■ 作業課題:
本文の「<概要>」では、AIができない力を何と言い表していますか。

■ 本文:

════════════════════

「AI vs. 教科書が読めない子供たち」新井紀子著 読了 | 52歳で実践アーリーリタイア

52歳で実践アーリーリタイア

52歳で早期退職し、自分の興味あることについて、過去に考えたことを現代に振り返って検証し、今思ったことを未来で検証するため、ここに書き留めています。

 

 

<概要>

AI(人工知能)が「できること」「できないこと」を整理した上で、AIができない「意味を理解する力=読解力」を対象にした教育を強化することで、経済力強化はもちろん人間力強化を訴える著作

 

<コメント>

新井紀子さんの生の主張も聴きたくて神保哲郎さん・宮台真司さん主催の「マル激第893回:AIは恐れず備えよ」を300円でストリーム購入して2時間新井さんのお話をオンラインで聴いてみましたが、新井さんの考えがより深掘りできてなかなか感動的な体験でした(以下は無料のダイジェスト版)。哲学や科学全般に興味のある方に是非お勧めします。

════════════════════

■ データ抜粋:
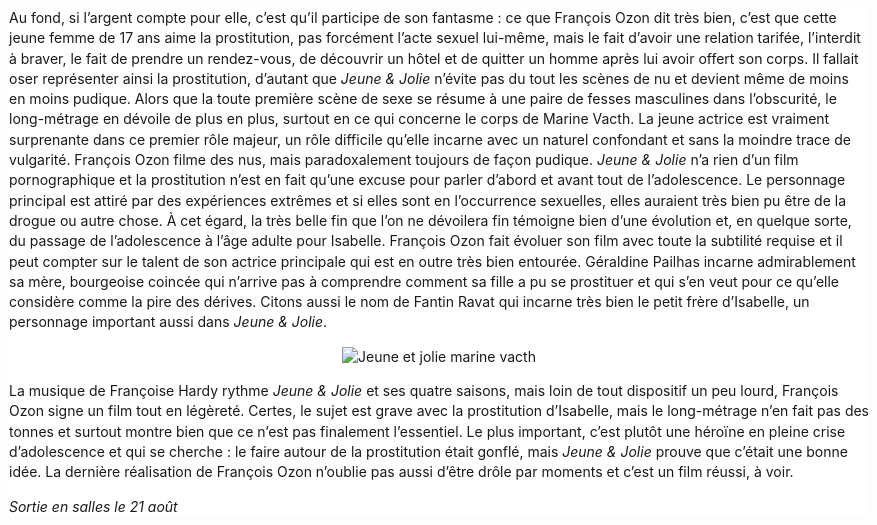 <p>Au fond, si l’argent compte pour elle, c’est qu’il participe de son fantasme : ce que François Ozon dit très bien, c’est que cette jeune femme de 17 ans aime la prostitution, pas forcément l’acte sexuel lui-même, mais le fait d’avoir une relation tarifée, l’interdit à braver, le fait de prendre un rendez-vous, de découvrir un hôtel et de quitter un homme après lui avoir offert son corps. Il fallait oser représenter ainsi la prostitution, d’autant que <em>Jeune & Jolie</em> n’évite pas du tout les scènes de nu et devient même de moins en moins pudique. Alors que la toute première scène de sexe se résume à une paire de fesses masculines dans l’obscurité, le long-métrage en dévoile de plus en plus, surtout en ce qui concerne le corps de Marine Vacth. La jeune actrice est vraiment surprenante dans ce premier rôle majeur, un rôle difficile qu’elle incarne avec un naturel confondant et sans la moindre trace de vulgarité. François Ozon filme des nus, mais paradoxalement toujours de façon pudique. <em>Jeune & Jolie</em> n’a rien d’un film pornographique et la prostitution n’est en fait qu’une excuse pour parler d’abord et avant tout de l’adolescence. Le personnage principal est attiré par des expériences extrêmes et si elles sont en l’occurrence sexuelles, elles auraient très bien pu être de la drogue ou autre chose. À cet égard, la très belle fin que l’on ne dévoilera fin témoigne bien d’une évolution et, en quelque sorte, du passage de l’adolescence à l’âge adulte pour Isabelle. François Ozon fait évoluer son film avec toute la subtilité requise et il peut compter sur le talent de son actrice principale qui est en outre très bien entourée. Géraldine Pailhas incarne admirablement sa mère, bourgeoise coincée qui n’arrive pas à comprendre comment sa fille a pu se prostituer et qui s’en veut pour ce qu’elle considère comme la pire des dérives. Citons aussi le nom de Fantin Ravat qui incarne très bien le petit frère d’Isabelle, un personnage important aussi dans <em>Jeune & Jolie</em>.</p>


<div style="text-align:center;"><img class="aligncenter" src="https://voiretmanger.fr/wp-content/uploads/2013/06/jeune-et-jolie-marine-vacth.jpg" alt="Jeune et jolie marine vacth" title="jeune-et-jolie-marine-vacth.jpg" width="100%" /></div>

<p>La musique de Françoise Hardy rythme <em>Jeune & Jolie</em> et ses quatre saisons, mais loin de tout dispositif un peu lourd, François Ozon signe un film tout en légèreté. Certes, le sujet est grave avec la prostitution d’Isabelle, mais le long-métrage n’en fait pas des tonnes et surtout montre bien que ce n’est pas finalement l’essentiel. Le plus important, c’est plutôt une héroïne en pleine crise d’adolescence et qui se cherche : le faire autour de la prostitution était gonflé, mais <em>Jeune & Jolie</em> prouve que c’était une bonne idée. La dernière réalisation de François Ozon n’oublie pas aussi d’être drôle par moments et c’est un film réussi, à voir. </p>

<em>Sortie en salles le 21 août</em>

════════════════════

■ 回答:
意味を理解する力、すなわち読解力です。